**Task prompt**: With the pictures omitted, write out all of the listing exactly.

——

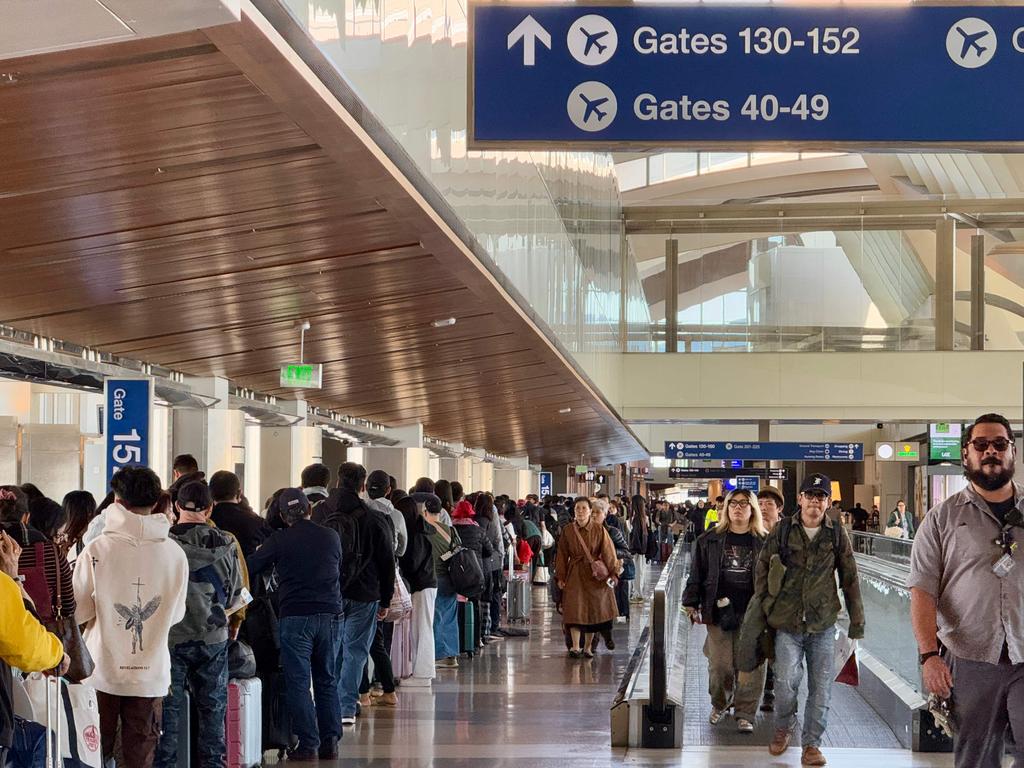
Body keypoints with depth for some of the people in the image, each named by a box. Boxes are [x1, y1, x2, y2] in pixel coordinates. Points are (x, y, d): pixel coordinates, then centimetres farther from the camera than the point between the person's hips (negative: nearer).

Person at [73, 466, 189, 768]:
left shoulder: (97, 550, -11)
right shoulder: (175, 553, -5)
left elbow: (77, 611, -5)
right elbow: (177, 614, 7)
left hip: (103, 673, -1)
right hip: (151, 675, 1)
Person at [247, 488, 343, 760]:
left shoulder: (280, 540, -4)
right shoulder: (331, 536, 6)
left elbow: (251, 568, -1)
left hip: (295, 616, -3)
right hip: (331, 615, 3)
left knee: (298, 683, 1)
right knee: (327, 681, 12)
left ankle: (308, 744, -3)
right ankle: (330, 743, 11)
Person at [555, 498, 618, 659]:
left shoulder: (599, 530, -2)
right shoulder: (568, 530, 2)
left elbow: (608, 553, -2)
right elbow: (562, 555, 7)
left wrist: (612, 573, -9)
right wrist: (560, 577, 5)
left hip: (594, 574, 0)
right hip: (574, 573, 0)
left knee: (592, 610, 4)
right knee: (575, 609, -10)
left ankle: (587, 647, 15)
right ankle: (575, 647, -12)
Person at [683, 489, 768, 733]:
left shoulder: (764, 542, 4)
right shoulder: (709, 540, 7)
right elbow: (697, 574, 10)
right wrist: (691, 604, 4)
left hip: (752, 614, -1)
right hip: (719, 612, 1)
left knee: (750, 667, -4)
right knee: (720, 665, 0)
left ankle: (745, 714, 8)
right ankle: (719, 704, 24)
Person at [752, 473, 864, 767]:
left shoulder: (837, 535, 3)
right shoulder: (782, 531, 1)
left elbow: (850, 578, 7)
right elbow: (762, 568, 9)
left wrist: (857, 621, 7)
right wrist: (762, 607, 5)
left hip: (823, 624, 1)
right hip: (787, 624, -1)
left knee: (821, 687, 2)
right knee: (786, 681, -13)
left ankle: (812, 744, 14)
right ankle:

——

**Response to the exercise**:
Body keypoints with depth for some of the people in the image, each named by a box. Boxes are [x1, y1, x2, y2] in pixel coordinates. Points are (x, y, d): pixel coordinates, then centimetres farther from the camera than the point between the person's hips (negative: nearer).

Person at [73, 466, 189, 768]:
left shoulder: (97, 550, -11)
right shoulder: (175, 553, -5)
left elbow: (77, 611, -5)
right elbow: (177, 614, 7)
left hip: (103, 673, -1)
right hip: (151, 675, 1)
Person at [247, 488, 343, 760]:
left shoulder: (280, 540, -4)
right shoulder: (331, 536, 6)
left elbow: (251, 568, -1)
left hip: (295, 616, -3)
right hip: (331, 615, 3)
left knee: (298, 683, 1)
right knee: (327, 681, 12)
left ankle: (308, 744, -3)
right ankle: (330, 743, 11)
Person at [555, 498, 618, 659]:
left shoulder: (599, 530, -2)
right shoulder: (568, 530, 2)
left elbow: (608, 553, -2)
right elbow: (562, 555, 7)
left wrist: (612, 573, -9)
right wrist: (560, 577, 5)
left hip: (594, 574, 0)
right hip: (574, 573, 0)
left knee: (592, 610, 4)
right knee: (575, 609, -10)
left ankle: (587, 647, 15)
right ankle: (575, 647, -12)
Person at [683, 489, 768, 733]:
left shoulder: (764, 542, 4)
right shoulder: (709, 540, 7)
right elbow: (697, 574, 10)
right wrist: (691, 604, 4)
left hip: (752, 614, -1)
right hip: (719, 612, 1)
left knee: (750, 667, -4)
right knee: (720, 665, 0)
left ankle: (745, 714, 8)
right ankle: (719, 704, 24)
Person at [752, 473, 864, 767]:
left shoulder: (837, 535, 3)
right shoulder: (782, 531, 1)
left elbow: (850, 578, 7)
right elbow: (762, 568, 9)
left wrist: (857, 621, 7)
right wrist: (762, 607, 5)
left hip: (823, 624, 1)
right hip: (787, 624, -1)
left knee: (821, 687, 2)
right knee: (786, 681, -13)
left ankle: (812, 744, 14)
right ankle:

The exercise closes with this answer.